Deep spatio-temporal dependent convolutional LSTM network for traffic flow prediction
Jie Tang, Rong Zhu, Fengyun Wu, Xuansen He, Jing Huang, Xianlai Zhou, Yishuai Sun
Abstract
With the rapid development of economy, the concept of intelligent transportation system (ITS) and smart city has been mentioned. The most important part of building them is whether they can accurately predict traffic flow. An accurate traffic flow forecast can help manage traffic, plan travel paths in advance, and rationally allocate public resources such as shared bicycles. The biggest difficulty in this task is how to solve the problem of spatial imbalance and the problem of temporal imbalance. In this paper, we propose a deep learning algorithm STDConvLSTM. Firstly, for spatial features, most scholars use convolutional neural networks (with fixed kernel size) to capture. However, this does not solve the problem of spatial imbalance, i.e. each region has a different size of correlated regions (e.g., the busy area has a wider range of correlated regions). In this paper, we design a space-dependent attention mechanism, which assigns a convolutional neural network with a different kernel size to each region through attention weights.
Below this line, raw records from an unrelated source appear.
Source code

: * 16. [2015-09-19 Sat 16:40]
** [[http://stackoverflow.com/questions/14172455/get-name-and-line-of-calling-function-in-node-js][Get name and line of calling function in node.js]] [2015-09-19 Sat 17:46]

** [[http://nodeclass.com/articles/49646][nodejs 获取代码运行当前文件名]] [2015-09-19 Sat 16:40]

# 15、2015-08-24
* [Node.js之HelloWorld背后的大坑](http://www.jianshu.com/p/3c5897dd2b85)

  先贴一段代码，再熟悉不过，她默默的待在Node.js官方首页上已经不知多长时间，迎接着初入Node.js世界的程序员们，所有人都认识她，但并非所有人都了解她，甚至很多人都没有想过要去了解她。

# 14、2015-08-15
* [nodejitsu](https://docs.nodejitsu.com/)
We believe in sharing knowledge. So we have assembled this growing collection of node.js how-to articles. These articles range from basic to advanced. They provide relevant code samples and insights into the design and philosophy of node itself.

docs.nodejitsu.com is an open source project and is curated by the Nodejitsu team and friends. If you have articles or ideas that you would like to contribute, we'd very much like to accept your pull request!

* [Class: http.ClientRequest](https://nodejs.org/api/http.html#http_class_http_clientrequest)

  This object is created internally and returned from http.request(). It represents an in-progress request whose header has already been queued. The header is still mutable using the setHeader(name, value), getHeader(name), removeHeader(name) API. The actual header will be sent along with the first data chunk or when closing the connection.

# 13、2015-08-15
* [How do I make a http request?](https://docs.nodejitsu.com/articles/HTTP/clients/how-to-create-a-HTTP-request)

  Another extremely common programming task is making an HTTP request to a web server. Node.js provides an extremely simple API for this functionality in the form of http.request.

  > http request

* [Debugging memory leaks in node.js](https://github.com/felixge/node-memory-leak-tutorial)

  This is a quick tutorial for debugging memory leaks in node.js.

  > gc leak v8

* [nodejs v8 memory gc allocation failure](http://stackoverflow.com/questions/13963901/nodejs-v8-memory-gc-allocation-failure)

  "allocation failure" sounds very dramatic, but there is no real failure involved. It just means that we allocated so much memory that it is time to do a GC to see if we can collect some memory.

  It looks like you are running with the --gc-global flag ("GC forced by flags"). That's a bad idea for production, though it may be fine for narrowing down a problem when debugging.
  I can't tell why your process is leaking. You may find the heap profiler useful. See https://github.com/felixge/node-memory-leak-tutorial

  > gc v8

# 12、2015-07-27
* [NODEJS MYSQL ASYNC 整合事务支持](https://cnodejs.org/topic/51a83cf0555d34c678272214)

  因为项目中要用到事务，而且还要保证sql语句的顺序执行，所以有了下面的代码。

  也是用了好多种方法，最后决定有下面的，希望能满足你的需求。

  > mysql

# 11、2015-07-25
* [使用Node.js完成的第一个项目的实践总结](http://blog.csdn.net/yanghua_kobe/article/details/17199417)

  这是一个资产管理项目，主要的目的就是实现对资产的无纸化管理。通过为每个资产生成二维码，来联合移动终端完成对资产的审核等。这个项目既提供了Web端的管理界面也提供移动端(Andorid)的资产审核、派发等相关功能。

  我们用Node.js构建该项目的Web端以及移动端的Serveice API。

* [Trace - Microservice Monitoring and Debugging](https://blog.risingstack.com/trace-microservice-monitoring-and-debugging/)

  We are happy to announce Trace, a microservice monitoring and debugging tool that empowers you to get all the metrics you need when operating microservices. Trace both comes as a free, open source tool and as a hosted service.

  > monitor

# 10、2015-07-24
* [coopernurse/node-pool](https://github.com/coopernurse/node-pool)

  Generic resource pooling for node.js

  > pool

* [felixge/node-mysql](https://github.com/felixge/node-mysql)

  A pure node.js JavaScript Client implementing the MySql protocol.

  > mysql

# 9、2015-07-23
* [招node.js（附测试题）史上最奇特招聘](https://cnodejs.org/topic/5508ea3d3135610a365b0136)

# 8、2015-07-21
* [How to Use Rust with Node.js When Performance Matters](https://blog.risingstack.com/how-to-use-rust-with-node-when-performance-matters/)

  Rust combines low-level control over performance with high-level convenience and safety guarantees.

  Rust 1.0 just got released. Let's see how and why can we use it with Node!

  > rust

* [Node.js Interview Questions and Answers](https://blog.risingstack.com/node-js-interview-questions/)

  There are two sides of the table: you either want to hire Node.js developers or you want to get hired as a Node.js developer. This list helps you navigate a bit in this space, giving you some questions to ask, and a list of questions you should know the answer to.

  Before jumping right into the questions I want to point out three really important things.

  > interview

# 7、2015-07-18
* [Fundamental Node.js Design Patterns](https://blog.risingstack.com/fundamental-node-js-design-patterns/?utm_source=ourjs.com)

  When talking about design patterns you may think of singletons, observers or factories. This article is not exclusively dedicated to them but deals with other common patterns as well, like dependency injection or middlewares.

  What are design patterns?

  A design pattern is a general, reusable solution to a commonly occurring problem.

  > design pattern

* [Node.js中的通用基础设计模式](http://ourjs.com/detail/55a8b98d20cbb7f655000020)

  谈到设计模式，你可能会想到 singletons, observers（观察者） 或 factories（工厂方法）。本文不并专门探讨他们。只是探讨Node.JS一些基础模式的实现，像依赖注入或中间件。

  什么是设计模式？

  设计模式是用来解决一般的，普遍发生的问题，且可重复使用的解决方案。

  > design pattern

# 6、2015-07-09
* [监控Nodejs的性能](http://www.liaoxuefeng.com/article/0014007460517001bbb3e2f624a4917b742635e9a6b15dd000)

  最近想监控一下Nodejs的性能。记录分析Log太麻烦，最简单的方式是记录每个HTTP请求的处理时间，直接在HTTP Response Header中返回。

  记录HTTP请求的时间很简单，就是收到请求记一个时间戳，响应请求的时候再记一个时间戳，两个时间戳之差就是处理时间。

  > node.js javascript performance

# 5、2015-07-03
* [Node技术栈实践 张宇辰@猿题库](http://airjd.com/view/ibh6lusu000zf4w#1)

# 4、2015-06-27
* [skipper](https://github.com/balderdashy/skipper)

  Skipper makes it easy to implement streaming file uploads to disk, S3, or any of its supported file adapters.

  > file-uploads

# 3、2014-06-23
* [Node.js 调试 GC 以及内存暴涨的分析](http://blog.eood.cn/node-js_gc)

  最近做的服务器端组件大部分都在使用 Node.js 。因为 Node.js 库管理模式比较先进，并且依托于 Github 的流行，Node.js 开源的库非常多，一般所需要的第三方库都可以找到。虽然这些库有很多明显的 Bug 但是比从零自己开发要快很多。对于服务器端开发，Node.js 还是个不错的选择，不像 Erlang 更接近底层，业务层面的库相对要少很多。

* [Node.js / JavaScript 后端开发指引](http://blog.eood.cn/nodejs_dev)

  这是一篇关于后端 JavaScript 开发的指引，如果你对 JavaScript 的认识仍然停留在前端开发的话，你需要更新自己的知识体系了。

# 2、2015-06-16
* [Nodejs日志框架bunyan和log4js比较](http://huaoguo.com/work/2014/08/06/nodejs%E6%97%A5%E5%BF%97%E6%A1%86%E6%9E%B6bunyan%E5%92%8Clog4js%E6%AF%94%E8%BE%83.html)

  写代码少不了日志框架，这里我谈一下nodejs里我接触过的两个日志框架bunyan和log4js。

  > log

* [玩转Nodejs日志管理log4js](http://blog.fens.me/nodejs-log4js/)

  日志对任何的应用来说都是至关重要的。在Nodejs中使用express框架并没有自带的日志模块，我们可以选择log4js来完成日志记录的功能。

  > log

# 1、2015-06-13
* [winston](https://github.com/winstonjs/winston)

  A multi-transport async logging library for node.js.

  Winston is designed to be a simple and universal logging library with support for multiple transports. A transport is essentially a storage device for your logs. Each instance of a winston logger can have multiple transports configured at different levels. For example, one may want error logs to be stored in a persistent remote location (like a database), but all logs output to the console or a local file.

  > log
Secondly, for time features, most scholars use time series prediction models, such as recurrent neural networks and their variants. However, in the actual forecasting process, the importance of historical data in different time steps is not the same. In this paper, we design a time-dependent attention mechanism that assigns different weights to historical data to solve the time imbalance. In the end, we ran experiments on two real-world data sets and achieve good performance.